Stratégies obliques

26.10.2018
Brian Eno (début des années soixante-dix)

Brian Eno (début des années soixante-dix)

Devant un mur qu’on ne sait prendre de front, plutôt que prendre la tangente, pourquoi ne pas l’attaquer de biais ? C’est l’enjeu des «Stratégies obliques, plus de cent dilemmes qui en valent la peine» à destination de l’artiste snobé par sa muse : ce jeu de cartes change la donne des règles du jeu…

Il s’agit d’un jeu de 113 cartes. Chacune est une injonction excentrique au sens littéral : dont le centre ne coïncide pas avec un point donné. Elle est à l’intention du créateur dans l’ornière. Lorsque l’artiste est insatisfait de ses ébauches, ne discerne plus ce qui mérite d’être conservé ou écarté et s’égare dans ses habitudes soudain stériles : il doit alors envisager son travail en chantier sous un nouvel angle, prendre de la hauteur à l’aide d’un déplacement mental afin de retrouver le goût du jeu.
Chaque conseil déconcertant que lui propose une carte invite à changer d’approche, à se déprogrammer, à réinventer sa psychologie de l’invention esthétique, à inviter l’imprévu, à provoquer des collisions fécondes d’idées. Par exemple : « La répétition est une forme de changement », « En direction de l’insignifiant/du négligeable », « Ferme la porte et écoute du dehors », « Coupe une connexion vitale », « Que ferait ton meilleur ami »…
Ces préconisations braques sont parentes du hasard. Leur étrangeté a pour office d’interrompre le cours prévisible et répétitif de l’esprit, de faire disjoncter une façon d’appréhender un travail par des méthodes trop éprouvées. L’artiste a besoin de se surprendre lui-même, de découvrir ses chemins de traverse, de se laisser guider par l’incertain. Pour cela, il lui faut être étranger à ses routines dont la logique est souvent sujette à caution, donc déformer ses procédés pour s’égarer fructueusement, et chérir  ses manquements comme des lapsus : aller au flux de l’aléa.

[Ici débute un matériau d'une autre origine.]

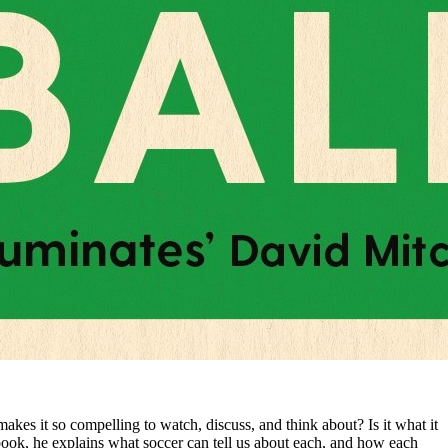
makes it so compelling to watch, discuss, and think about? Is it what it
ew book, he explains what soccer can tell us about each, and how each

Les stratégies obliques sont l’invention commune du musicien Brian Eno et son ami aujourd’hui disparu le peintre Peter Schmidt. Ce jeu fut édité la première fois en 1975 et est maintenant accessible online. Eno pensait aux musiciens enfermés dans un studio dont les heures accumulées faisaient monter la facture tandis que la pression de résultats les stérilisait. Schmidt pensait au peintre seul dans son atelier.
Un jour, en échangeant, ils s’amusèrent de découvrir que la question que s’adressait ce dernier lorsqu’il réfléchissait sur un travail en cours – « Était-ce vraiment une erreur ? », correspondait à ce que se conseillait parfois Eno – « Reconnais tes erreurs comme des intentions cachées», et qui fut la première carte des stratégies obliques.
Celles-ci peuvent être regardées comme un avatar ludique et facile de l’art divinatoire chinois du Yi King. Peter Schmidt avait conçu en 1972 des dessins inspirés des hexagrammes du Yi King, et Brian Eno était naturellement intéressé par les recherches musicales de John Cage, qui l’avait consulté de manière instrumentale pour son processus aléatoire dans ses compositions, tout comme Merce Cunnigham dans ses chorégraphies.

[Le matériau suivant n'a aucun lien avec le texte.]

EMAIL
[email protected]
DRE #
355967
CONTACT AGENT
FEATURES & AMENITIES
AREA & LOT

Brian Eno eut recours à son jeu des stratégies obliques lors de sa collaboration avec David Bowie lors de l’enregistrement d’une trilogie d’albums unanimement reconnus comme des pierres de touches dans l’histoire de la pop-music, qui catalysèrent des courants musicaux d’avant-garde en une forme nouvelle qui fut une matrice fondamentale de courants musicaux futurs. La carte « intervertis les rôles d’instruments » fut expérimentée dans le titre « Boys keep swinging » (dans Lodger) où chaque musicien joue d’un instrument différent de celui dont il est soliste professionnel. Et David Bowie consulta-t-il la carte « Interroge l’approche héroïque » pour composer sa chanson « Heroes », que l’intensité, l’évidence et la pureté émotionnelle ont rendue universelle malgré son étrangeté ?
Le groupe R.E.M recourut aux stratégies obliques et les cite nommément dans des textes de chansons. Et plus récemment encore les groupes Phoenix ou MGMT. Si Brian Eno conseille de choisir une carte à la fois de façon aléatoire, en suivant le conseil dicté apparemment sans rapport avec l’action en cours, il n’en exclue pas non plus de consulter le jeu comme un ensemble de possibilités à mettre en résonances.

Brian Eno résume ainsi l’esprit des stratégies obliques : « Finalement, c’est un peu une technique d’école d’art transformée en mode de vie,» (“its kind of an art school stuff turned into a life style really”).